_RECORDED INFORMATION_.
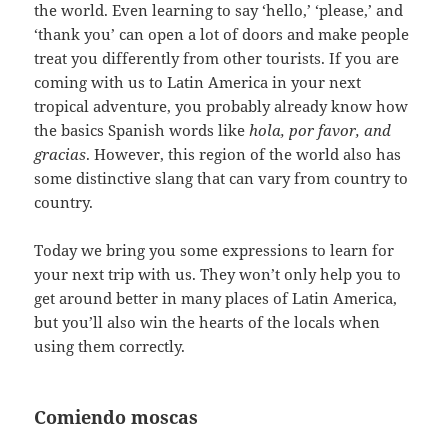
the world. Even learning to say ‘hello,’ ‘please,’ and
‘thank you’ can open a lot of doors and make people
treat you differently from other tourists. If you are
coming with us to Latin America in your next
tropical adventure, you probably already know how
the basics Spanish words like
hola, por favor, and
gracias
. However, this region of the world also has
some distinctive slang that can vary from country to
country.
Today we bring you some expressions to learn for
your next trip with us. They won’t only help you to
get around better in many places of Latin America,
but you’ll also win the hearts of the locals when
using them correctly.
Comiendo moscas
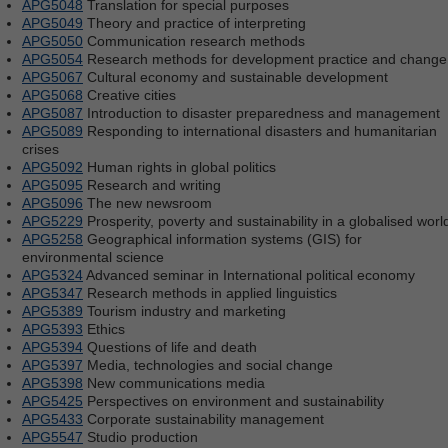
APG5048
Translation for special purposes
APG5049
Theory and practice of interpreting
APG5050
Communication research methods
APG5054
Research methods for development practice and change
APG5067
Cultural economy and sustainable development
APG5068
Creative cities
APG5087
Introduction to disaster preparedness and management
APG5089
Responding to international disasters and humanitarian
crises
APG5092
Human rights in global politics
APG5095
Research and writing
APG5096
The new newsroom
APG5229
Prosperity, poverty and sustainability in a globalised worl
APG5258
Geographical information systems (GIS) for
environmental science
APG5324
Advanced seminar in International political economy
APG5347
Research methods in applied linguistics
APG5389
Tourism industry and marketing
APG5393
Ethics
APG5394
Questions of life and death
APG5397
Media, technologies and social change
APG5398
New communications media
APG5425
Perspectives on environment and sustainability
APG5433
Corporate sustainability management
APG5547
Studio production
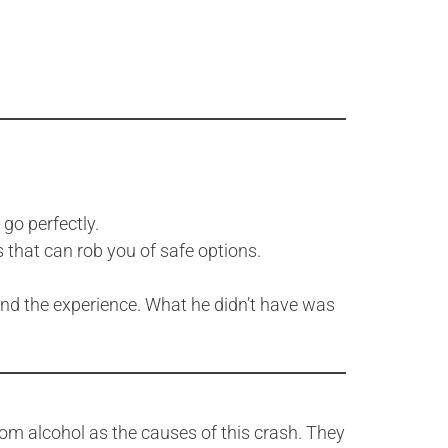
 go perfectly.
 that can rob you of safe options.
, and the experience. What he didn’t have was
rom alcohol as the causes of this crash. They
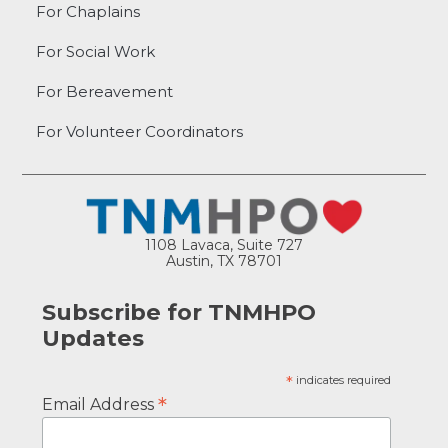
For Chaplains
For Social Work
For Bereavement
For Volunteer Coordinators
1108 Lavaca, Suite 727
Austin, TX 78701
Subscribe for TNMHPO
Updates
*
indicates required
*
Email Address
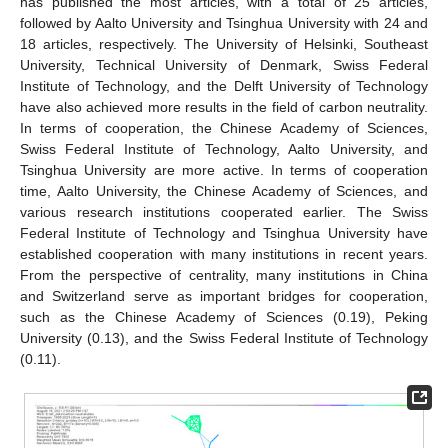
has published the most articles, with a total of 25 articles,
followed by Aalto University and Tsinghua University with 24 and
18 articles, respectively. The University of Helsinki, Southeast
University, Technical University of Denmark, Swiss Federal
Institute of Technology, and the Delft University of Technology
have also achieved more results in the field of carbon neutrality.
In terms of cooperation, the Chinese Academy of Sciences,
Swiss Federal Institute of Technology, Aalto University, and
Tsinghua University are more active. In terms of cooperation
time, Aalto University, the Chinese Academy of Sciences, and
various research institutions cooperated earlier. The Swiss
Federal Institute of Technology and Tsinghua University have
established cooperation with many institutions in recent years.
From the perspective of centrality, many institutions in China
and Switzerland serve as important bridges for cooperation,
such as the Chinese Academy of Sciences (0.19), Peking
University (0.13), and the Swiss Federal Institute of Technology
(0.11).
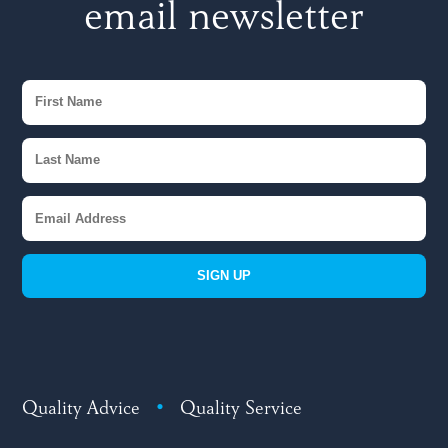
email newsletter
SIGN UP
Quality Advice
•
Quality Service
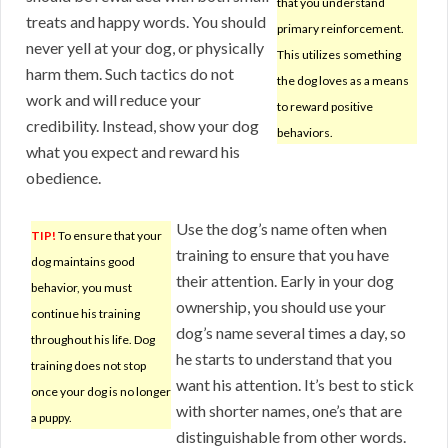
that you understand
treats and happy words. You should
primary reinforcement.
never yell at your dog, or physically
This utilizes something
harm them. Such tactics do not
the dog loves as a means
work and will reduce your
to reward positive
credibility. Instead, show your dog
behaviors.
what you expect and reward his
obedience.
Use the dog’s name often when
TIP!
To ensure that your
training to ensure that you have
dog maintains good
their attention. Early in your dog
behavior, you must
ownership, you should use your
continue his training
dog’s name several times a day, so
throughout his life. Dog
he starts to understand that you
training does not stop
want his attention. It’s best to stick
once your dog is no longer
with shorter names, one’s that are
a puppy.
distinguishable from other words.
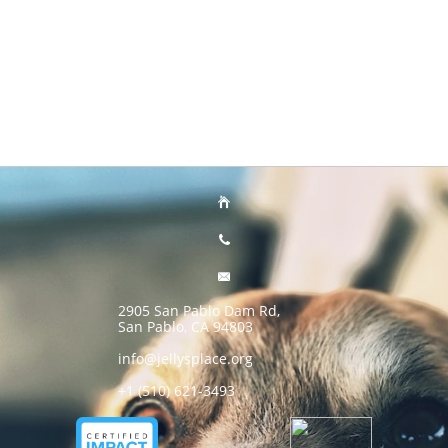



2905 San Pablo Dam Rd,
San Pablo, CA 94803
info@jellysplace.org
+1 (510) 621-3493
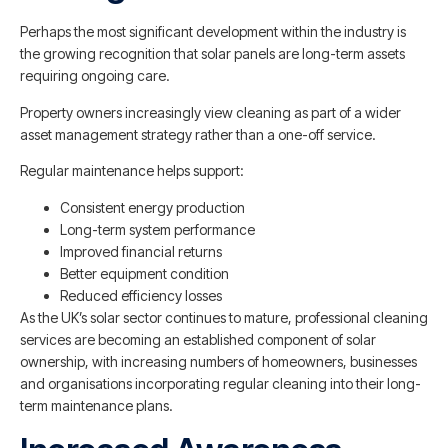
Perhaps the most significant development within the industry is
the growing recognition that solar panels are long-term assets
requiring ongoing care.
Property owners increasingly view cleaning as part of a wider
asset management strategy rather than a one-off service.
Regular maintenance helps support:
Consistent energy production
Long-term system performance
Improved financial returns
Better equipment condition
Reduced efficiency losses
As the UK’s solar sector continues to mature, professional cleaning
services are becoming an established component of solar
ownership, with increasing numbers of homeowners, businesses
and organisations incorporating regular cleaning into their long-
term maintenance plans.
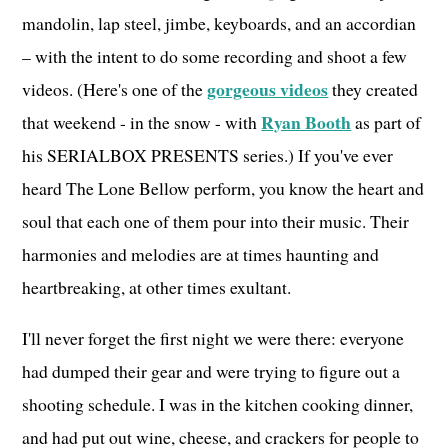
mandolin, lap steel, jimbe, keyboards, and an accordian
– with the intent to do some recording and shoot a few
gorgeous videos
videos. (Here's one of the
they created
Ryan Booth
that weekend - in the snow - with
as part of
his SERIALBOX PRESENTS series.) If you've ever
heard The Lone Bellow perform, you know the heart and
soul that each one of them pour into their music. Their
harmonies and melodies are at times haunting and
heartbreaking, at other times exultant.
I'll never forget the first night we were there: everyone
had dumped their gear and were trying to figure out a
shooting schedule. I was in the kitchen cooking dinner,
and had put out wine, cheese, and crackers for people to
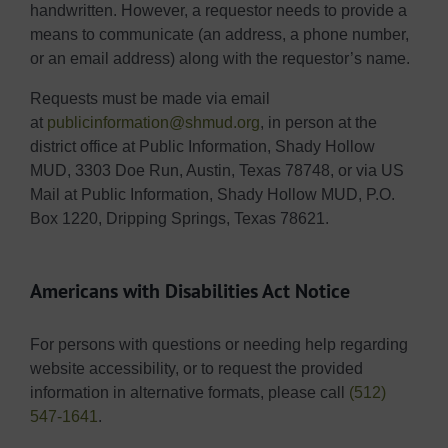
handwritten. However, a requestor needs to provide a
means to communicate (an address, a phone number,
or an email address) along with the requestor’s name.
Requests must be made via email
at
publicinformation@shmud.org
, in person at the
district office at Public Information, Shady Hollow
MUD, 3303 Doe Run, Austin, Texas 78748, or via US
Mail at Public Information, Shady Hollow MUD, P.O.
Box 1220, Dripping Springs, Texas 78621.
Americans with Disabilities Act Notice
For persons with questions or needing help regarding
website accessibility, or to request the provided
information in alternative formats, please call
(512)
547-1641
.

_PROBLEM_.
Please switch every "Public Information" in the listing above to "Records Office" and give the listing again with everything else unchanged, leaving out the pictures.

_SOLUTION_.
the world. Even learning to say ‘hello,’ ‘please,’ and
‘thank you’ can open a lot of doors and make people
treat you differently from other tourists. If you are
coming with us to Latin America in your next
tropical adventure, you probably already know how
the basics Spanish words like
hola, por favor, and
gracias
. However, this region of the world also has
some distinctive slang that can vary from country to
country.
Today we bring you some expressions to learn for
your next trip with us. They won’t only help you to
get around better in many places of Latin America,
but you’ll also win the hearts of the locals when
using them correctly.
Comiendo moscas
APG5048
Translation for special purposes
APG5049
Theory and practice of interpreting
APG5050
Communication research methods
APG5054
Research methods for development practice and change
APG5067
Cultural economy and sustainable development
APG5068
Creative cities
APG5087
Introduction to disaster preparedness and management
APG5089
Responding to international disasters and humanitarian
crises
APG5092
Human rights in global politics
APG5095
Research and writing
APG5096
The new newsroom
APG5229
Prosperity, poverty and sustainability in a globalised worl
APG5258
Geographical information systems (GIS) for
environmental science
APG5324
Advanced seminar in International political economy
APG5347
Research methods in applied linguistics
APG5389
Tourism industry and marketing
APG5393
Ethics
APG5394
Questions of life and death
APG5397
Media, technologies and social change
APG5398
New communications media
APG5425
Perspectives on environment and sustainability
APG5433
Corporate sustainability management
APG5547
Studio production
 go perfectly.
 that can rob you of safe options.
, and the experience. What he didn’t have was
rom alcohol as the causes of this crash. They
For Chaplains
For Social Work
For Bereavement
For Volunteer Coordinators
1108 Lavaca, Suite 727
Austin, TX 78701
Subscribe for TNMHPO
Updates
*
indicates required
*
Email Address
has published the most articles, with a total of 25 articles,
followed by Aalto University and Tsinghua University with 24 and
18 articles, respectively. The University of Helsinki, Southeast
University, Technical University of Denmark, Swiss Federal
Institute of Technology, and the Delft University of Technology
have also achieved more results in the field of carbon neutrality.
In terms of cooperation, the Chinese Academy of Sciences,
Swiss Federal Institute of Technology, Aalto University, and
Tsinghua University are more active. In terms of cooperation
time, Aalto University, the Chinese Academy of Sciences, and
various research institutions cooperated earlier. The Swiss
Federal Institute of Technology and Tsinghua University have
established cooperation with many institutions in recent years.
From the perspective of centrality, many institutions in China
and Switzerland serve as important bridges for cooperation,
such as the Chinese Academy of Sciences (0.19), Peking
University (0.13), and the Swiss Federal Institute of Technology
(0.11).
email newsletter
SIGN UP
Quality Advice
•
Quality Service
that you understand
treats and happy words. You should
primary reinforcement.
never yell at your dog, or physically
This utilizes something
harm them. Such tactics do not
the dog loves as a means
work and will reduce your
to reward positive
credibility. Instead, show your dog
behaviors.
what you expect and reward his
obedience.
Use the dog’s name often when
TIP!
To ensure that your
training to ensure that you have
dog maintains good
their attention. Early in your dog
behavior, you must
ownership, you should use your
continue his training
dog’s name several times a day, so
throughout his life. Dog
he starts to understand that you
training does not stop
want his attention. It’s best to stick
once your dog is no longer
with shorter names, one’s that are
a puppy.
distinguishable from other words.



2905 San Pablo Dam Rd,
San Pablo, CA 94803
info@jellysplace.org
+1 (510) 621-3493
Perhaps the most significant development within the industry is
the growing recognition that solar panels are long-term assets
requiring ongoing care.
Property owners increasingly view cleaning as part of a wider
asset management strategy rather than a one-off service.
Regular maintenance helps support:
Consistent energy production
Long-term system performance
Improved financial returns
Better equipment condition
Reduced efficiency losses
As the UK’s solar sector continues to mature, professional cleaning
services are becoming an established component of solar
ownership, with increasing numbers of homeowners, businesses
and organisations incorporating regular cleaning into their long-
term maintenance plans.
mandolin, lap steel, jimbe, keyboards, and an accordian
– with the intent to do some recording and shoot a few
gorgeous videos
videos. (Here's one of the
they created
Ryan Booth
that weekend - in the snow - with
as part of
his SERIALBOX PRESENTS series.) If you've ever
heard The Lone Bellow perform, you know the heart and
soul that each one of them pour into their music. Their
harmonies and melodies are at times haunting and
heartbreaking, at other times exultant.
I'll never forget the first night we were there: everyone
had dumped their gear and were trying to figure out a
shooting schedule. I was in the kitchen cooking dinner,
and had put out wine, cheese, and crackers for people to
handwritten. However, a requestor needs to provide a
means to communicate (an address, a phone number,
or an email address) along with the requestor’s name.
Requests must be made via email
at
publicinformation@shmud.org
, in person at the
district office at Records Office, Shady Hollow
MUD, 3303 Doe Run, Austin, Texas 78748, or via US
Mail at Records Office, Shady Hollow MUD, P.O.
Box 1220, Dripping Springs, Texas 78621.
Americans with Disabilities Act Notice
For persons with questions or needing help regarding
website accessibility, or to request the provided
information in alternative formats, please call
(512)
547-1641
.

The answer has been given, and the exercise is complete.